Consider the Exponential Diophantine equation:
$$ 2^y = 694 + 1387x \tag{1} $$
WolframAlpha gives the following solutions:
$$x = 94, y = 17$$
$$x = 24772702, y = 35$$
$$x = 6494015324254, y = 53$$
$$x = 1702367153161371742, y = 71$$
$$x = 446265334998334634066014, y = 89$$
If we observe the $y$ coordinates, we see a pattern:
$$17 = 17 \times 1 + 0$$
$$35 = 17 \times 2 + 1$$
$$53 = 17 \times 3 + 2$$
$$71 = 17 \times 4 + 3$$
$$89 = 17 \times 5 + 4$$
Now consider the Exponential Diophantine equation:
$$ 3^y = 925 + 1387x \tag{2} $$
Again, from WolframAlpha, we get the following solutions:
$$x = 36071770078586, y = 35$$
$$x = 5414179174462671091526111000906, y = 71$$
The pattern for the $y$ coordinates is
$$35 = 35 \times 1 + 0$$
$$71 = 35 \times 2 + 1$$
We did not construct the Diophantine equations (1) and (2) at random.
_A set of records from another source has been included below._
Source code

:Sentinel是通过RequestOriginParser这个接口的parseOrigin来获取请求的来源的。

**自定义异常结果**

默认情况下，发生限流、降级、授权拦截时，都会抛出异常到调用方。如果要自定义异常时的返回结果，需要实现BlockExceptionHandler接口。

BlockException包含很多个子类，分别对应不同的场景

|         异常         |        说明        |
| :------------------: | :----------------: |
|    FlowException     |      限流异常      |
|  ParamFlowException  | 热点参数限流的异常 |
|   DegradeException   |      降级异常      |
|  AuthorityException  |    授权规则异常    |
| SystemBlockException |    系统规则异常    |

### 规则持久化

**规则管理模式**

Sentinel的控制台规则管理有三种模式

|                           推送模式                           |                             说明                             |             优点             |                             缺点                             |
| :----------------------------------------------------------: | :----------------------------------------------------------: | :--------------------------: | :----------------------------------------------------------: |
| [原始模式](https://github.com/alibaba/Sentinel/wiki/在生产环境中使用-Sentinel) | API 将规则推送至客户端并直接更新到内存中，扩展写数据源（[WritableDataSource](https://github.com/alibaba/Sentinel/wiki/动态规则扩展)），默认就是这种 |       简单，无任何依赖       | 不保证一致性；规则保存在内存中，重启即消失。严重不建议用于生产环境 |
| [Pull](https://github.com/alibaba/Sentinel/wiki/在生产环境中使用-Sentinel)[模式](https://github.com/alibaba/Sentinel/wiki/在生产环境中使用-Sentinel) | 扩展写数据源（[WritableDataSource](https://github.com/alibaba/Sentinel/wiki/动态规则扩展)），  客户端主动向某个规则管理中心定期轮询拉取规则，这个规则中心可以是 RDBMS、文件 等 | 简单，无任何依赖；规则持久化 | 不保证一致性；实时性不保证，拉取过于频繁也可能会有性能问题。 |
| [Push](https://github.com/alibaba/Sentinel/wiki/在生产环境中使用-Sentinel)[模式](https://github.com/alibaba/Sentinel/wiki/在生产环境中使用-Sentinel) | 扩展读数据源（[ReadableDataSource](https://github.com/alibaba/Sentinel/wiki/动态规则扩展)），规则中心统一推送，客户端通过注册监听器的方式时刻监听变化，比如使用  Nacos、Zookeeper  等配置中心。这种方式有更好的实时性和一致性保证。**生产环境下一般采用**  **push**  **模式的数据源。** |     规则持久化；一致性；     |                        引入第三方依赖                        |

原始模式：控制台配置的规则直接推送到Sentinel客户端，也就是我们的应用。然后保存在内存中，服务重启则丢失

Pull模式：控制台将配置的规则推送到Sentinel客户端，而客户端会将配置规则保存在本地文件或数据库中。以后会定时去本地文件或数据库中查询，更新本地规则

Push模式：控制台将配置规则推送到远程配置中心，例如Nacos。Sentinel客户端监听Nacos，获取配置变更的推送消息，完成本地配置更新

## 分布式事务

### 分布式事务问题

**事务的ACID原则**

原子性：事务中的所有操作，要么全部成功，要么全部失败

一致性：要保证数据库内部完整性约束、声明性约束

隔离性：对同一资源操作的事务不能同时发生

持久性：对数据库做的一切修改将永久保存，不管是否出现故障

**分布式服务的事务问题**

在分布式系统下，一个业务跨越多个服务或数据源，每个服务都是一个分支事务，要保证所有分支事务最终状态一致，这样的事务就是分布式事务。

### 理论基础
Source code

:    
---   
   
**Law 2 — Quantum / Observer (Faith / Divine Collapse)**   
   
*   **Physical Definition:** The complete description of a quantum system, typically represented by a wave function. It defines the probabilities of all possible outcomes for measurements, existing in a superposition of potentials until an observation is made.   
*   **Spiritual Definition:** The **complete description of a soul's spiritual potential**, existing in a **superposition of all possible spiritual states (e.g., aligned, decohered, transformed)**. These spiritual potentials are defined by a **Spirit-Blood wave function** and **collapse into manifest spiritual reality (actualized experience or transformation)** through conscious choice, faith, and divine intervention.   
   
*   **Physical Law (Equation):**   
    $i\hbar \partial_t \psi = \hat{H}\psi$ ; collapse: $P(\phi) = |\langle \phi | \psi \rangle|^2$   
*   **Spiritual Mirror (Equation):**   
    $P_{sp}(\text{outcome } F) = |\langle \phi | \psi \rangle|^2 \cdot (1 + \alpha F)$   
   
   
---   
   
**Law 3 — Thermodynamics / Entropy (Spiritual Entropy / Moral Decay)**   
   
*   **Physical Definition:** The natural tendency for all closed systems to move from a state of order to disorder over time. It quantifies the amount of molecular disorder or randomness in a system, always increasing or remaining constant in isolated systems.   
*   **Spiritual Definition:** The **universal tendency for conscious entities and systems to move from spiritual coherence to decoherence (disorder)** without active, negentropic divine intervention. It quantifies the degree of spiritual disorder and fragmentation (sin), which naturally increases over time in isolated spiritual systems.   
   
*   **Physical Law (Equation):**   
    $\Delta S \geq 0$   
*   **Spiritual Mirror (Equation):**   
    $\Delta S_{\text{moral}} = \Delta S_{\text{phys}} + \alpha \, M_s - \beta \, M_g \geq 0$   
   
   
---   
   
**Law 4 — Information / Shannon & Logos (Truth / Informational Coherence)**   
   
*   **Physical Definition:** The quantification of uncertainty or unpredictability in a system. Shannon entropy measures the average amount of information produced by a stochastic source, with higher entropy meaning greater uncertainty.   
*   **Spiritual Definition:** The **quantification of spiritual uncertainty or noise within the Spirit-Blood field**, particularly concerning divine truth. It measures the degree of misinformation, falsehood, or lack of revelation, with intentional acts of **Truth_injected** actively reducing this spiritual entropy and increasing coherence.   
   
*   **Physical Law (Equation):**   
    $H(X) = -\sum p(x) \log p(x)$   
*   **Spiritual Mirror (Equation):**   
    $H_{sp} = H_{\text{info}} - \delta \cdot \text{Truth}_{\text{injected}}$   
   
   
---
In fact, they were carefully constructed by solving the equations
$$ 2u - 1387v = 1 \tag{3} $$
and
$$ 3p - 1387q = 1 \tag{4} $$
respectively. $u = 694$ is a particular solution of Eqn. (3) and $p = 925$ is a particular solution of Eqn. (4).
Questions:
- Can we generalize that for an Exponential Diophantine equation of the form
$$g^y = ax + b \tag{5}$$
where $\gcd(g,a) = 1$ and $u = b$ is a particular solution to $gu - av = 1$ and if $y = y_0$ is a particular solution of Eqn. (5) then $y = 2y_0 + 1$ is also a solution of Eqn. (5)?
- If the answer to Question 1 is affirmative, then can we use this fact to actually solve equations of the type Eqn. (5)?
Note: This question is related to this other MSE question I had asked a few days ago.
The general solution can be found as follows.
Let $(x_0,y_0)$ be any solution of $g^y=ax+b$ and let $X,Y$ be the solution of $g^y=ax+1$ with $y$ as small a positive integer.
Then all the solutions for $y$ are given by $$y=y_0+nY.$$
NOTE
It is easy to see that such a $y$ will always give a solution because then $$g^y=g^{y_0}(g^Y)^n=(ax_0+b)(aX+1)^n$$ where the RHS is clearly a multiple of $a$ plus $b$, as required.
EXAMPLE
In your first example you correctly obtained the formula $17(n+1)+n$.
Your answer can be put into the same form as the general formula because it can be written as $17+18n$.